Extracted material >>

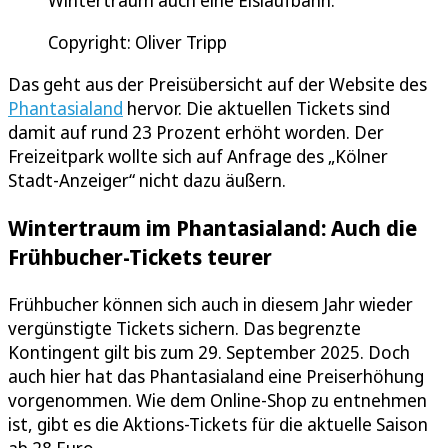
Copyright: Oliver Tripp
Das geht aus der Preisübersicht auf der Website des
Phantasialand
hervor. Die aktuellen Tickets sind
damit auf rund 23 Prozent erhöht worden. Der
Freizeitpark wollte sich auf Anfrage des „Kölner
Stadt-Anzeiger“ nicht dazu äußern.
Wintertraum im Phantasialand: Auch die
Frühbucher-Tickets teurer
Frühbucher können sich auch in diesem Jahr wieder
vergünstigte Tickets sichern. Das begrenzte
Kontingent gilt bis zum 29. September 2025. Doch
auch hier hat das Phantasialand eine Preiserhöhung
vorgenommen. Wie dem Online-Shop zu entnehmen
ist, gibt es die Aktions-Tickets für die aktuelle Saison
ab 28 Euro.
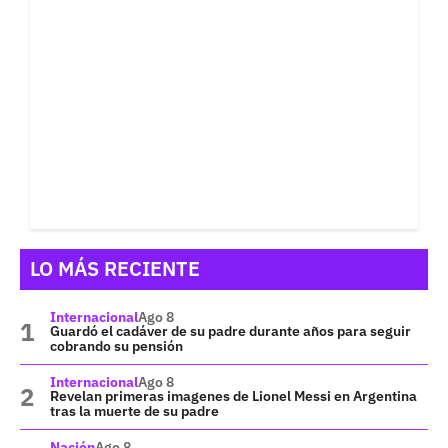
LO MÁS RECIENTE
Internacional
Ago 8
Guardó el cadáver de su padre durante años para seguir
cobrando su pensión
Internacional
Ago 8
Revelan primeras imagenes de Lionel Messi en Argentina
tras la muerte de su padre
Nación
Ago 8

Exercise goal >> Write the listing out again in full and unchanged, minus any pictures.

Solution to the exercise >>
Copyright: Oliver Tripp
Das geht aus der Preisübersicht auf der Website des
Phantasialand
hervor. Die aktuellen Tickets sind
damit auf rund 23 Prozent erhöht worden. Der
Freizeitpark wollte sich auf Anfrage des „Kölner
Stadt-Anzeiger“ nicht dazu äußern.
Wintertraum im Phantasialand: Auch die
Frühbucher-Tickets teurer
Frühbucher können sich auch in diesem Jahr wieder
vergünstigte Tickets sichern. Das begrenzte
Kontingent gilt bis zum 29. September 2025. Doch
auch hier hat das Phantasialand eine Preiserhöhung
vorgenommen. Wie dem Online-Shop zu entnehmen
ist, gibt es die Aktions-Tickets für die aktuelle Saison
ab 28 Euro.
LO MÁS RECIENTE
Internacional
Ago 8
Guardó el cadáver de su padre durante años para seguir
cobrando su pensión
Internacional
Ago 8
Revelan primeras imagenes de Lionel Messi en Argentina
tras la muerte de su padre
Nación
Ago 8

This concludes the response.